Following a three-year spell of tumbling profits, Nissan will announce its restructuring plan on May 28, its latest attempt to slash costs after a strategy of aggressive selling to chase market share has pummeled its bottom line.
Phasing out Nissan's lower-cost Datsun brand, which has been struggling in Asian and Russian markets, and closing down an additional vehicle production line are also among measures being considered, the report said.

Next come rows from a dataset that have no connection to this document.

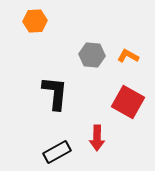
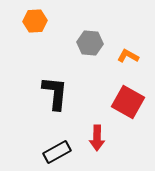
gray hexagon: moved 2 px left, 12 px up
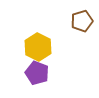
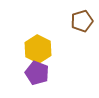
yellow hexagon: moved 2 px down
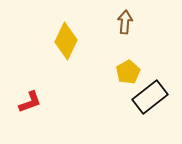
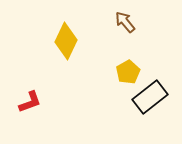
brown arrow: rotated 45 degrees counterclockwise
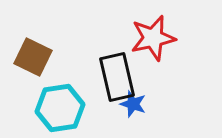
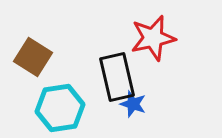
brown square: rotated 6 degrees clockwise
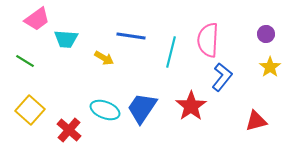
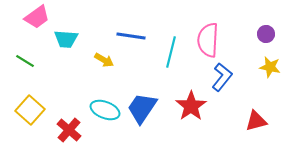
pink trapezoid: moved 2 px up
yellow arrow: moved 2 px down
yellow star: rotated 25 degrees counterclockwise
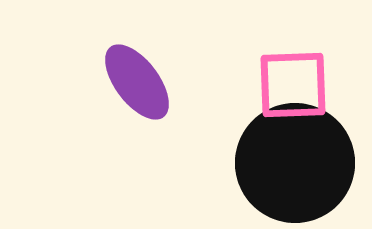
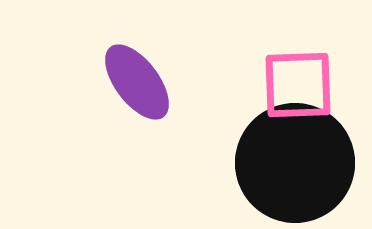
pink square: moved 5 px right
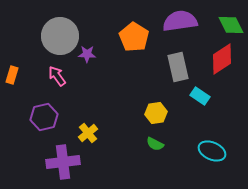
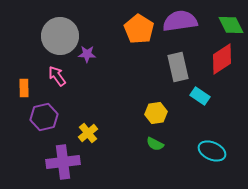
orange pentagon: moved 5 px right, 8 px up
orange rectangle: moved 12 px right, 13 px down; rotated 18 degrees counterclockwise
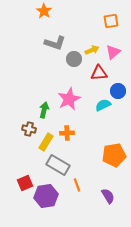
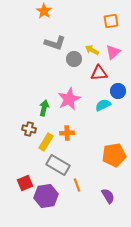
yellow arrow: rotated 128 degrees counterclockwise
green arrow: moved 2 px up
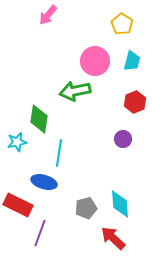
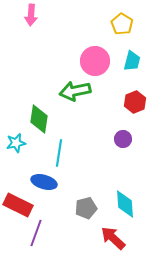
pink arrow: moved 17 px left; rotated 35 degrees counterclockwise
cyan star: moved 1 px left, 1 px down
cyan diamond: moved 5 px right
purple line: moved 4 px left
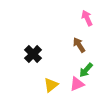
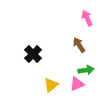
green arrow: rotated 140 degrees counterclockwise
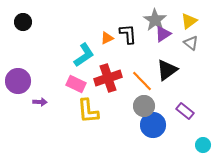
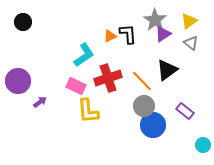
orange triangle: moved 3 px right, 2 px up
pink rectangle: moved 2 px down
purple arrow: rotated 40 degrees counterclockwise
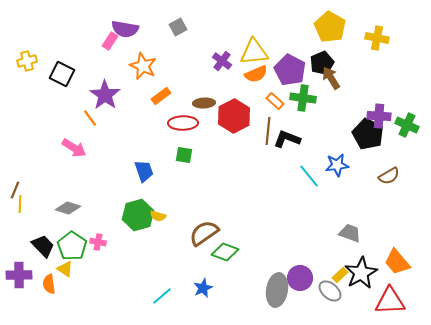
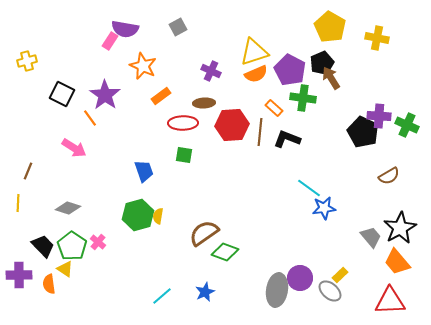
yellow triangle at (254, 52): rotated 12 degrees counterclockwise
purple cross at (222, 61): moved 11 px left, 10 px down; rotated 12 degrees counterclockwise
black square at (62, 74): moved 20 px down
orange rectangle at (275, 101): moved 1 px left, 7 px down
red hexagon at (234, 116): moved 2 px left, 9 px down; rotated 24 degrees clockwise
brown line at (268, 131): moved 8 px left, 1 px down
black pentagon at (368, 134): moved 5 px left, 2 px up
blue star at (337, 165): moved 13 px left, 43 px down
cyan line at (309, 176): moved 12 px down; rotated 15 degrees counterclockwise
brown line at (15, 190): moved 13 px right, 19 px up
yellow line at (20, 204): moved 2 px left, 1 px up
yellow semicircle at (158, 216): rotated 84 degrees clockwise
gray trapezoid at (350, 233): moved 21 px right, 4 px down; rotated 30 degrees clockwise
pink cross at (98, 242): rotated 28 degrees clockwise
black star at (361, 273): moved 39 px right, 45 px up
blue star at (203, 288): moved 2 px right, 4 px down
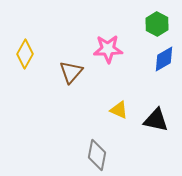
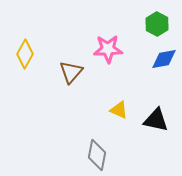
blue diamond: rotated 20 degrees clockwise
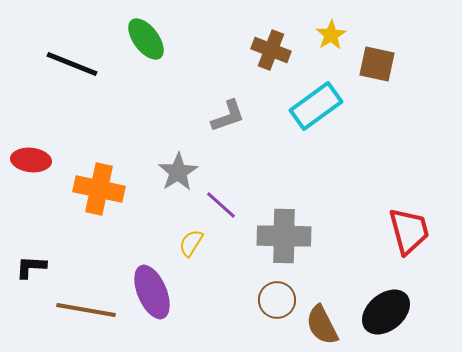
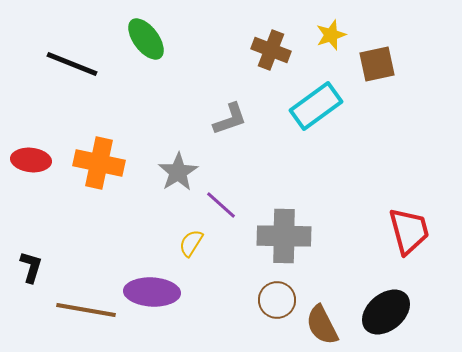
yellow star: rotated 12 degrees clockwise
brown square: rotated 24 degrees counterclockwise
gray L-shape: moved 2 px right, 3 px down
orange cross: moved 26 px up
black L-shape: rotated 104 degrees clockwise
purple ellipse: rotated 64 degrees counterclockwise
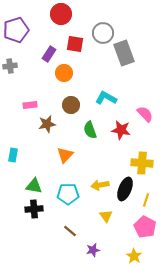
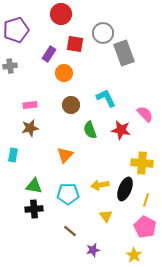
cyan L-shape: rotated 35 degrees clockwise
brown star: moved 17 px left, 4 px down
yellow star: moved 1 px up
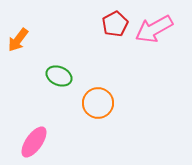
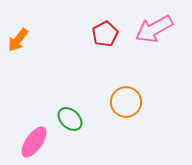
red pentagon: moved 10 px left, 10 px down
green ellipse: moved 11 px right, 43 px down; rotated 20 degrees clockwise
orange circle: moved 28 px right, 1 px up
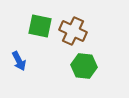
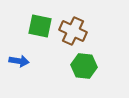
blue arrow: rotated 54 degrees counterclockwise
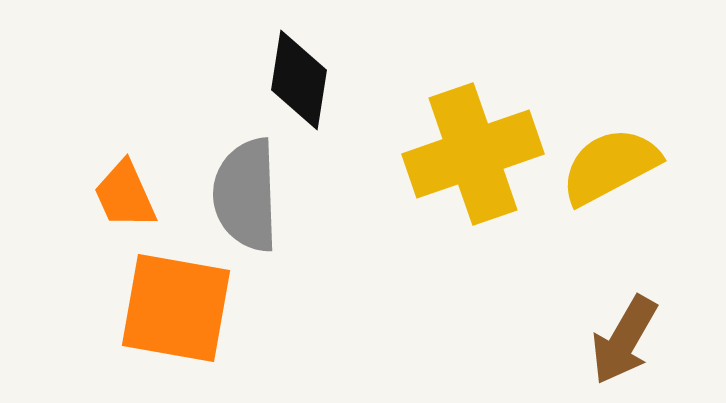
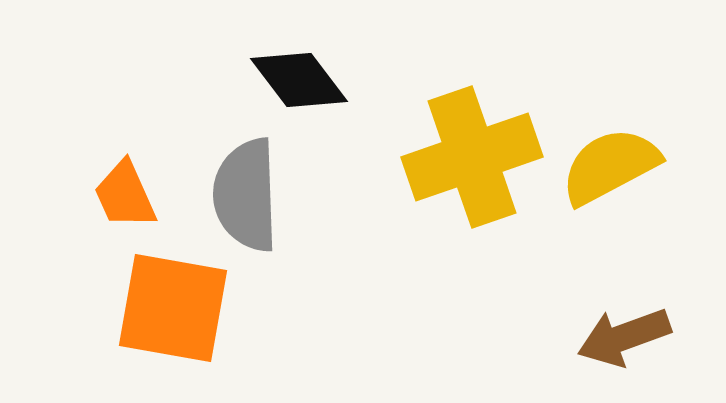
black diamond: rotated 46 degrees counterclockwise
yellow cross: moved 1 px left, 3 px down
orange square: moved 3 px left
brown arrow: moved 3 px up; rotated 40 degrees clockwise
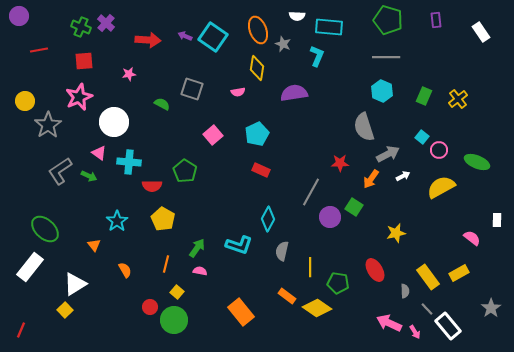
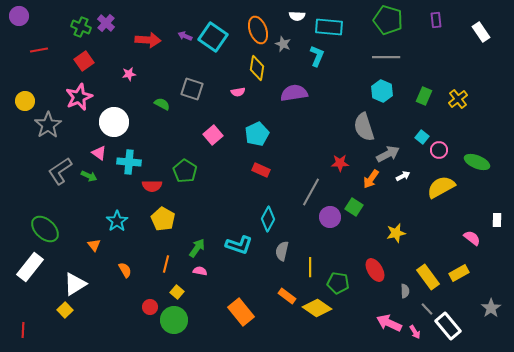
red square at (84, 61): rotated 30 degrees counterclockwise
red line at (21, 330): moved 2 px right; rotated 21 degrees counterclockwise
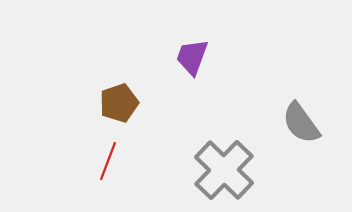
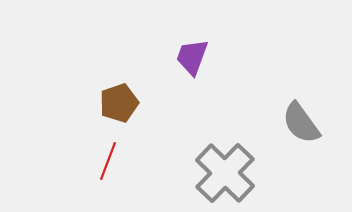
gray cross: moved 1 px right, 3 px down
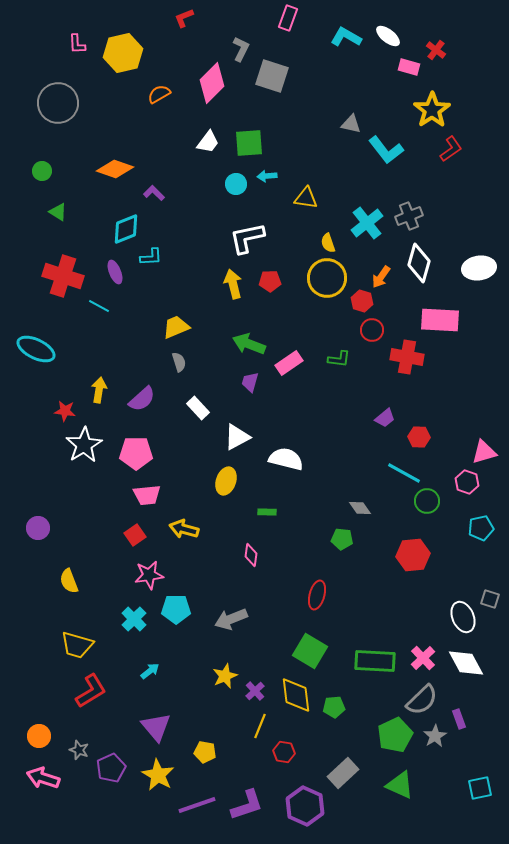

The Japanese automaker plans to slash fixed costs in areas that include marketing and research, Bloomberg reported, citing unnamed sources. It added that the company's board has not yet reviewed the plans.
Known internally as the "performance recovery plan," the proposed steps mark a sharp break with Nissan's strategy under ousted leader Carlos Ghosn (shown above), who pursued ambitious vehicle sales targets in the United States and other major markets.
The plan is the Yokohama-based automaker's latest attempt to pull itself out of crisis after Ghosn was arrested for financial misconduct — charges he denies. The scandal has further strained an already dysfunctional alliance with Renault SA and thrown Nissan into disarray as it finds itself on course to book its lowest operating profit in 11 years.
A planned shuttering of underutilized production lines will most probably hit plants in emerging markets building Datsun and other small cars hardest, they added.
"We need to chart a recovery but the rot goes deep," a source said of the many problems facing Nissan.
The second source said all markets with factories except China were being looked at for possible reductions in production capacity. That source also said, however, that there were no plans to close an entire plant or withdraw completely from any country.
Most automakers are preparing for a big financial hit from the coronavirus, but Nissan's sales and profits were falling even before the outbreak, forcing it to roll back the aggressive expansion plan pursued by Ghosn.
A Nissan spokeswoman declined to comment on the report.
Since Ghosn's arrest in Japan on charges of financial wrongdoing in 2018, Nissan has struggled to turn around its ousted leader's aggressive growth strategy, which has left the company with a cheapened brand and underutilised vehicle plants that have drained its finances.
Reuters has reported that the automaker has acknowledged that it must become a smaller, more efficient automaker, and that it aims to restore dealer ties and refresh lineups to regain pricing power and profitability.